Leave out the pictures and print the records below exactly.

### Source data
┄┄┄┄┄┄┄┄┄┄
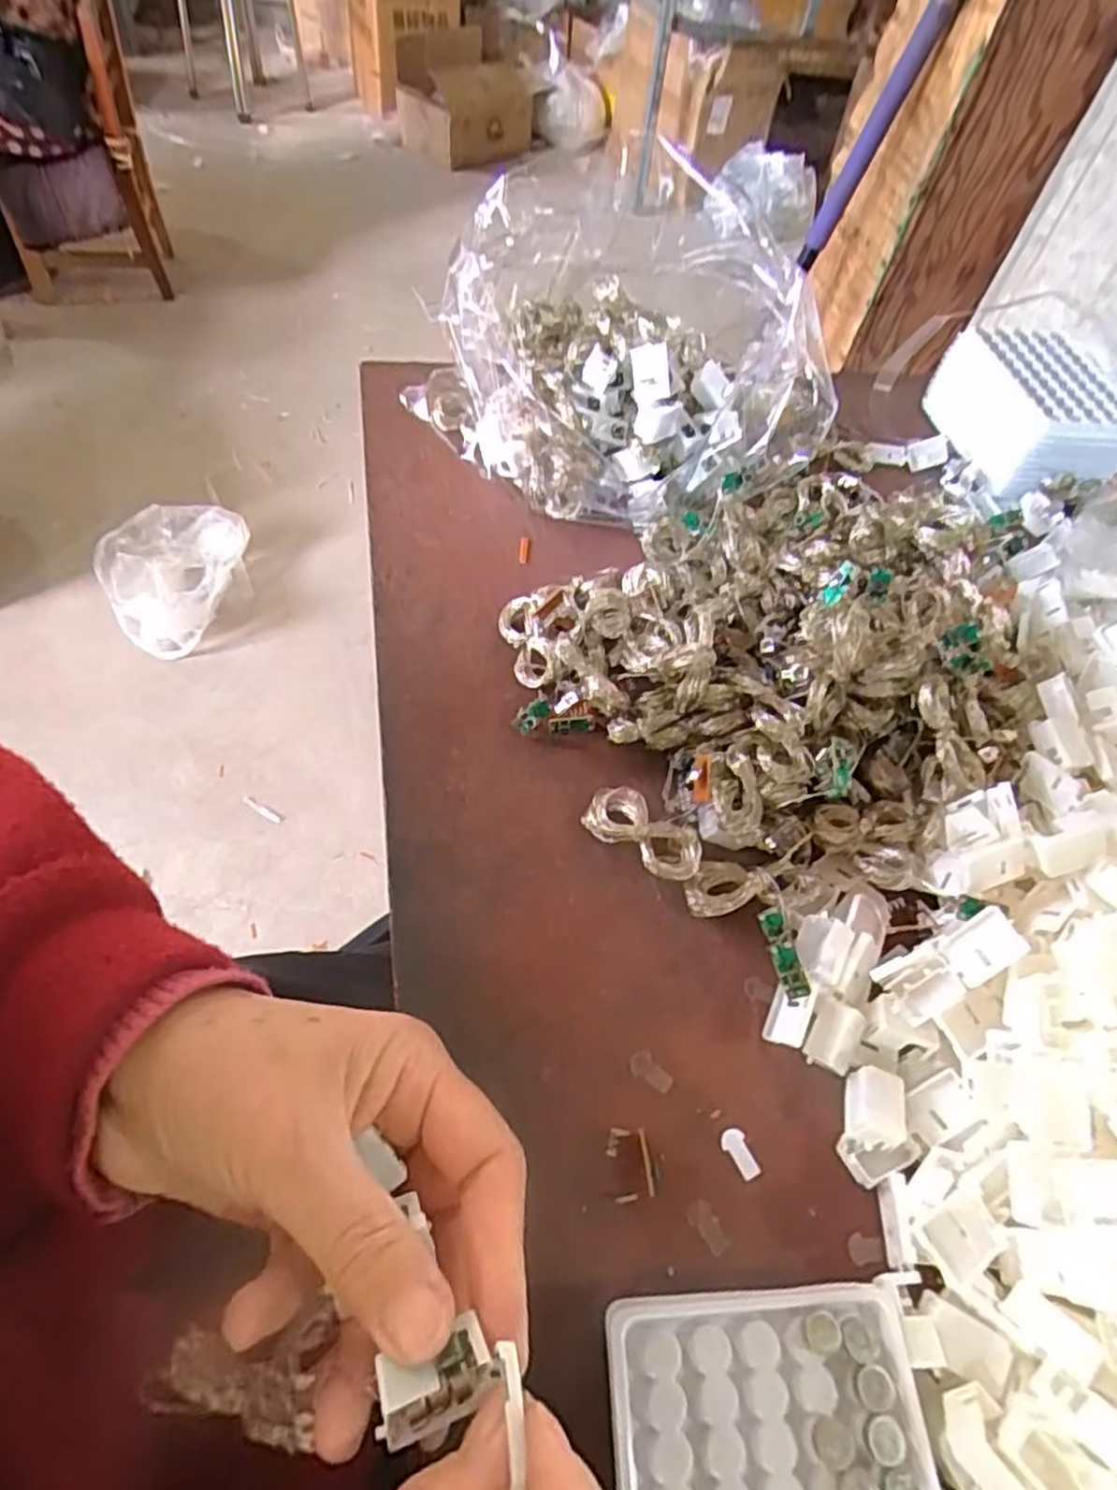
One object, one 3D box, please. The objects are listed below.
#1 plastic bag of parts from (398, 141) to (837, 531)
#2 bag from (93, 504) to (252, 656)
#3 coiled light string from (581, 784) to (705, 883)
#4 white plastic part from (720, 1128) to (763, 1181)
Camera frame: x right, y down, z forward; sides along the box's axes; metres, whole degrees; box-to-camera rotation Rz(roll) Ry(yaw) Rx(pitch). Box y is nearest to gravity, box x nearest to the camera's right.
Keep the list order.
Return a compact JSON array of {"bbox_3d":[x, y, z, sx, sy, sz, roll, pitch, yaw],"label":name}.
[{"bbox_3d":[0.032,-0.233,0.460,0.250,0.135,0.160,35,57,15],"label":"plastic bag of parts"},{"bbox_3d":[-0.687,-0.294,1.312,0.217,0.111,0.284,12,55,0],"label":"bag"},{"bbox_3d":[0.039,0.040,0.342,0.058,0.016,0.025,36,58,16],"label":"coiled light string"},{"bbox_3d":[0.069,0.155,0.281,0.010,0.004,0.018,-15,59,-17],"label":"white plastic part"}]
┄┄┄┄┄┄┄┄┄┄
### Response
One object, one 3D box, please. The objects are listed below.
#1 plastic bag of parts from (398, 141) to (837, 531)
#2 bag from (93, 504) to (252, 656)
#3 coiled light string from (581, 784) to (705, 883)
#4 white plastic part from (720, 1128) to (763, 1181)
Camera frame: x right, y down, z forward; sides along the box's axes; metres, whole degrees; box-to-camera rotation Rz(roll) Ry(yaw) Rx(pitch). Box y is nearest to gravity, box x nearest to the camera's right.
Keep the list order.
Return a compact JSON array of {"bbox_3d":[x, y, z, sx, sy, sz, roll, pitch, yaw],"label":name}.
[{"bbox_3d":[0.032,-0.233,0.460,0.250,0.135,0.160,35,57,15],"label":"plastic bag of parts"},{"bbox_3d":[-0.687,-0.294,1.312,0.217,0.111,0.284,12,55,0],"label":"bag"},{"bbox_3d":[0.039,0.040,0.342,0.058,0.016,0.025,36,58,16],"label":"coiled light string"},{"bbox_3d":[0.069,0.155,0.281,0.010,0.004,0.018,-15,59,-17],"label":"white plastic part"}]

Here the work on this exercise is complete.